NSights Blog

Stepping stones to success

Helen Kidane reflects on her experiences in the Dean’s Future Scholars program and how it helped her succeed in her undergraduate career.

The first time I stepped foot onto a college campus I was 12 years old. It was at UNR, of all places, and it was the middle of my summer break. I had been participating in a program called Dean’s Future Scholars (DFS). At that point, I had some resentment for these people that made me waste my summer at “school”, but we spent our time doing science projects and dancing at talent shows, and it was admittedly a better summer than anticipated.

I like to think of the events of my life as little stepping stones on a path that have led me to where I am today. Being at DFS that summer was certainly one of those stepping stones for me. DFS is an academic outreach program that seeks to provide first-gen, low-income students in the community with access to higher education. It is a program that targets middle school students and follows them until they graduate high school. I got into the program of course because I checked all the boxes; I certainly wasn’t rich, and my parents immigrated to the U.S. and had never gone to college. When I joined the program in middle school I had no expectations. I knew that I wanted to go to college but I didn’t know how to get there.

Through DFS I was introduced to many mentors throughout middle and high school, and they would spend their time with me talking about college – what I wanted to do, what it would be like, how I could pay for it, etc. I always enjoyed these conversations, not only because I was eager to go to college, but I was able to bond with mentors who saw my potential as a student and helped me develop my academic career. More importantly, I got to see mentors who were in college and looked like me, and that truly made me feel like I could really do it.

Another one of my pivotal stepping stone moments happened with my high school mentor. I was venting to him about a paper for a class that I had no clue how to write about. All I knew was that I wanted to write a psychology paper. My mentor, being a psychology major himself, decided to lend me one of his textbooks so that I could find something to write about. While I probably didn’t understand a lot of what was in that textbook at the time, it sparked an interest in me and I knew that psychology was a field that I wanted to pursue, and I used that book as a reference for the rest of my psych papers in high school. Something that I think is hard to find in other programs is the strong interpersonal relationships that you build with your mentors in the program. I truly felt like my mentors took the time to get to know me, and they provided me with the resources I needed to thrive both as a student and as a person.
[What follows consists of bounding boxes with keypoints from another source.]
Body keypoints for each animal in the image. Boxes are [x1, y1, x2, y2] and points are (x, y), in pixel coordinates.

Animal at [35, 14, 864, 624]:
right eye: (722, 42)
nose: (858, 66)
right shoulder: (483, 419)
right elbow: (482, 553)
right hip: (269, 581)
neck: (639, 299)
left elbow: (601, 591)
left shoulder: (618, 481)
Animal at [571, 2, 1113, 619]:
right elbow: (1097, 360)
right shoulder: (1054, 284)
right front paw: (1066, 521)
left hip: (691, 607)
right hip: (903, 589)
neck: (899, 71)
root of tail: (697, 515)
As I grew out of the program and began my studies at UNR, I was able to reflect on the value and influence that DFS had on my academic development. This program provided support for students that are often neglected in schools due to a lack of resources and accommodations. When the odds are so heavily stacked against you, it is easy to slip through the cracks. One of the great things that this program provides is a sense of community. I have met many students through the program who I felt were a part of the backbone of my success in high school and even college. Not only do you have people cheering you on, but you’ve also got people to look up to who come from the same background as you. It is because of these reasons that I decided to mentor for DFS myself. I wanted to be that role model for a student who didn’t think they could do it before. I wanted to be someone else’s stepping stone, the same way my mentors were for me.

As of right now, I am in the second year of my master’s in the Behavior Analysis program at UNR. I’ve been a mentor for 4 years, and I’ve been able to meet so many bright students in the community who have such a strong drive for learning much like I did when I was in their shoes. While a lot of these pivotal moments in my life seemed so small in the moment I look behind me and I see that I’ve paved such a long path, and I have so much more to go. DFS has done so much for many students in our community, and it is thanks to DFS that we have created so many paths to a bright future.